((

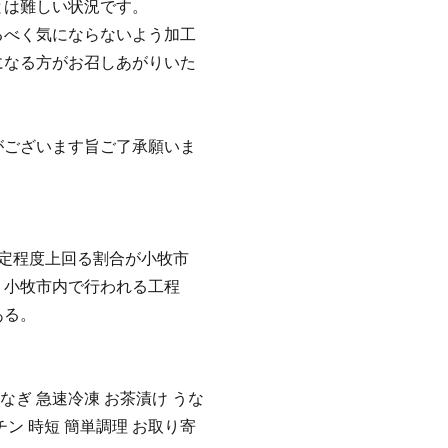
とは難しい状況です。
るべく気にならないよう加工
になる方がお召しあがりいた
がございます旨ご了承願いま
定程度上回る割合が小牧市
、小牧市内で行われる工程
ある。
なぎ 急速冷凍 お茶漬け うな
チン 時短 簡単調理 お取り寄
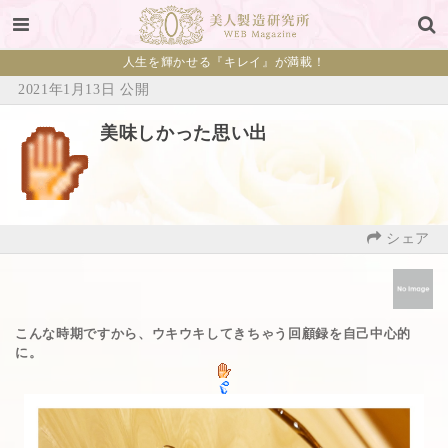
人生を輝かせる『キレイ』が満載！
2021年1月13日 公開
美味しかった思い出
シェア
こんな時期ですから、ウキウキしてきちゃう回顧録を自己中心的
に。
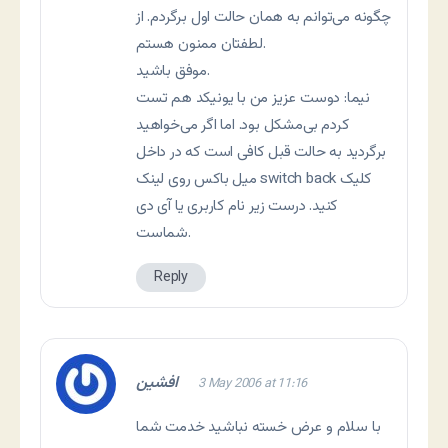
چگونه می‌توانم به همان حالت اول برگردم. از
لطفتان ممنون هستم.
موفق باشید.
نيما: دوست عزيز من با يونيکد هم تست
کردم بی‌مشکل بود. اما اگر می‌خواهيد
برگرديد به حالت قبل کافی است که در داخل
ميل باکس روی لينک switch back کليک
کنيد. درست زير نام کاربری يا آی دی
شماست.
Reply
افشین
3 May 2006 at 11:16
با سلام و عرض خسته نباشید خدمت شما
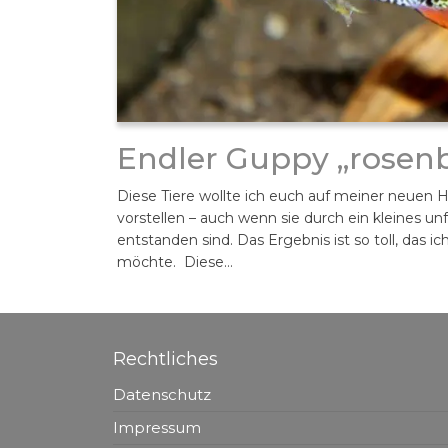
Endler Guppy „rosenb
Diese Tiere wollte ich euch auf meiner neue
vorstellen – auch wenn sie durch ein kleines un
entstanden sind. Das Ergebnis ist so toll, das i
möchte. Diese…
Rechtliches
Datenschutz
Impressum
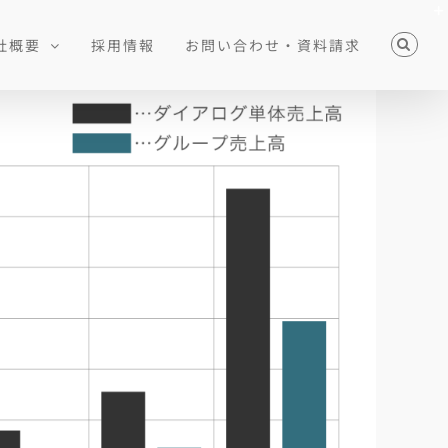
社概要
採用情報
お問い合わせ・資料請求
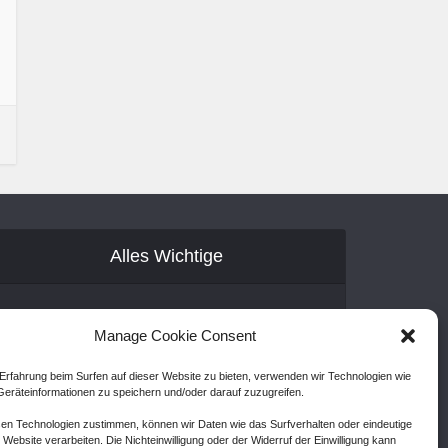
Alles Wichtige
Gastartikel
Manage Cookie Consent
Kontakt
Erfahrung beim Surfen auf dieser Website zu bieten, verwenden wir Technologien wie
AGB
eräteinformationen zu speichern und/oder darauf zuzugreifen.
Cookie Policy (EU)
en Technologien zustimmen, können wir Daten wie das Surfverhalten oder eindeutige
 Website verarbeiten. Die Nichteinwilligung oder der Widerruf der Einwilligung kann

))

Task prompt:
Please render everything from the line containing "Alles Wichtige", that line included, down through the last line of the entries as a numbered list, leaving out any blank lines.

Output for this exercise:
1. Alles Wichtige
2. Gastartikel
3. Manage Cookie Consent
4. Kontakt
5. Erfahrung beim Surfen auf dieser Website zu bieten, verwenden wir Technologien wie
6. AGB
7. eräteinformationen zu speichern und/oder darauf zuzugreifen.
8. Cookie Policy (EU)
9. en Technologien zustimmen, können wir Daten wie das Surfverhalten oder eindeutige
10.  Website verarbeiten. Die Nichteinwilligung oder der Widerruf der Einwilligung kann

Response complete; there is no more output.